> Work instructions
Please repeat the lines below, exactly and only, from the one that holds "pinky tip: (1471, 891)" through the one that holds "pinky tip: (1526, 894)".

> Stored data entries
▶

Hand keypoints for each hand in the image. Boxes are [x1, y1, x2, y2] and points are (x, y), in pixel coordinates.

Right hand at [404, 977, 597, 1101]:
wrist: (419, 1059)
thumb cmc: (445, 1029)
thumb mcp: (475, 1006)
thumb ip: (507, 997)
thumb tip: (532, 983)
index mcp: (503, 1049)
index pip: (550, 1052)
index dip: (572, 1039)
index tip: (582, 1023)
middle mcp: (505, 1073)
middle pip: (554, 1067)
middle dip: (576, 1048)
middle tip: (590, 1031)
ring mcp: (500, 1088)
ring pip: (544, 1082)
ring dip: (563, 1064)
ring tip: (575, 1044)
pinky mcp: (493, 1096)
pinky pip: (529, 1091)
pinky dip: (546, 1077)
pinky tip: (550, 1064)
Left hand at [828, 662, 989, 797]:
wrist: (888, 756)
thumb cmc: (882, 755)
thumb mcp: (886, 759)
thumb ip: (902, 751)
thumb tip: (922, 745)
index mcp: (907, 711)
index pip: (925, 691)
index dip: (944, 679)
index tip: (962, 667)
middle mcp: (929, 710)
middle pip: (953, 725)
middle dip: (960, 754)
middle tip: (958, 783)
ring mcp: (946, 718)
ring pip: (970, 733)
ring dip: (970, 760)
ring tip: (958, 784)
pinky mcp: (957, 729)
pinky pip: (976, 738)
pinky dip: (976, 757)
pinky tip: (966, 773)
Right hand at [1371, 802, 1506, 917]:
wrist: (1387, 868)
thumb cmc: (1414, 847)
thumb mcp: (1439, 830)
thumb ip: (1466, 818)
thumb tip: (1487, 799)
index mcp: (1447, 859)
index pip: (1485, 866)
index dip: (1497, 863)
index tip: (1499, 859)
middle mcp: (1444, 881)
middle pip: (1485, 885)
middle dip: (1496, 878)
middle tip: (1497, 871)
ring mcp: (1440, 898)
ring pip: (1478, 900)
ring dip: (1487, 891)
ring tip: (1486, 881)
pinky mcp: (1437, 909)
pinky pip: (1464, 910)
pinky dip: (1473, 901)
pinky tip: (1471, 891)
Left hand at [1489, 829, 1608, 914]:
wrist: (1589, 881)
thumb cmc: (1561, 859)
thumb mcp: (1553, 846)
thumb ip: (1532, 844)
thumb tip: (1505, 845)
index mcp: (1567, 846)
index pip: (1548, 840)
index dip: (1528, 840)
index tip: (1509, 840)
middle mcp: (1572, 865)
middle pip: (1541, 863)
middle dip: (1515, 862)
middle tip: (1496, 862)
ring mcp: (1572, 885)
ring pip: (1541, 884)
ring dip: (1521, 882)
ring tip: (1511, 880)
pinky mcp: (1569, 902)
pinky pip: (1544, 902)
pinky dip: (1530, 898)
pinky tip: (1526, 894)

◀
▶

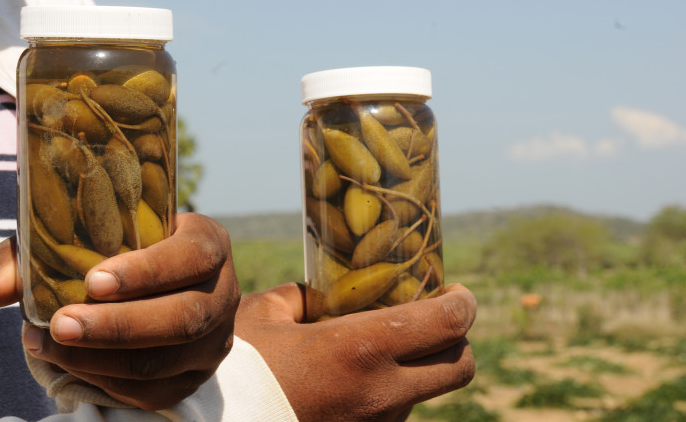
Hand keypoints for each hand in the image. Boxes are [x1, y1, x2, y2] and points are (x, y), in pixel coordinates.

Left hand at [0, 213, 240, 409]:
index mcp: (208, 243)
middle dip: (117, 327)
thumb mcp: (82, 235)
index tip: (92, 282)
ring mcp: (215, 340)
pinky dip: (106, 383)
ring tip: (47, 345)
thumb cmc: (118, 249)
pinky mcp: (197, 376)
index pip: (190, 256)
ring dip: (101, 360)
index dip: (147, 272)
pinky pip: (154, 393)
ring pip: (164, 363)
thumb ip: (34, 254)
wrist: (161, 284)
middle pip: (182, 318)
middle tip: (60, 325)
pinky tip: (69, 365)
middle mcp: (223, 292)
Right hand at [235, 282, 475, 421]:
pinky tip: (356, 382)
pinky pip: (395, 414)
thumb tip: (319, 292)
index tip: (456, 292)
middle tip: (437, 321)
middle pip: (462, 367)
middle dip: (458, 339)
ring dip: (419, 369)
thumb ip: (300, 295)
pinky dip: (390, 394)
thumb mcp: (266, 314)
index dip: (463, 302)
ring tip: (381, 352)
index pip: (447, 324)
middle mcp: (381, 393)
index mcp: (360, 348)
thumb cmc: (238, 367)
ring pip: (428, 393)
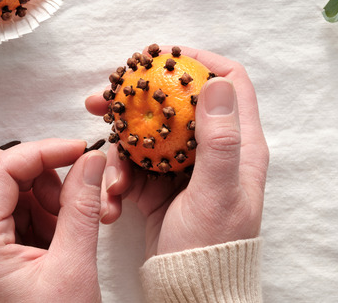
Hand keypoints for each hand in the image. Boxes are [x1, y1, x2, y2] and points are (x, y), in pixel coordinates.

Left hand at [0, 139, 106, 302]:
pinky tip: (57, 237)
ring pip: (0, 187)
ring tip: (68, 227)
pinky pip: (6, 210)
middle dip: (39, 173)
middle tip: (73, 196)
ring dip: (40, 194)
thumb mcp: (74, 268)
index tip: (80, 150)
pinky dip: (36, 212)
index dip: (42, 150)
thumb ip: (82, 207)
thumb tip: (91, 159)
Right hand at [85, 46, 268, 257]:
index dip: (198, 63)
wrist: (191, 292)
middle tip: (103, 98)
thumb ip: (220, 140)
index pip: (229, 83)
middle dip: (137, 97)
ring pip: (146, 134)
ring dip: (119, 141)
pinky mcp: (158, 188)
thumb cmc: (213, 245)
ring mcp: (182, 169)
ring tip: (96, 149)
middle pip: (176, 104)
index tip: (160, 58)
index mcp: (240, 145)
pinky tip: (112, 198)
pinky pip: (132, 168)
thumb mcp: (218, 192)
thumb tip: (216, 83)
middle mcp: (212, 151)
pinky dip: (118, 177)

◀

> Exercise solution
pinky tip: (1471, 891)
Left hand at [1489, 829, 1608, 914]:
wrist: (1589, 881)
thumb cmc: (1561, 859)
thumb mcp: (1553, 846)
thumb ip: (1532, 844)
thumb tip: (1505, 845)
index mcp: (1567, 846)
index pip: (1548, 840)
index dip: (1528, 840)
index tip: (1509, 840)
middle mcp: (1572, 865)
middle pip: (1541, 863)
middle dip: (1515, 862)
middle tip: (1496, 862)
ring mcp: (1572, 885)
ring pip: (1541, 884)
ring dip: (1521, 882)
ring tip: (1511, 880)
pinky mcp: (1569, 902)
pinky pip: (1544, 902)
pinky dip: (1530, 898)
pinky tip: (1526, 894)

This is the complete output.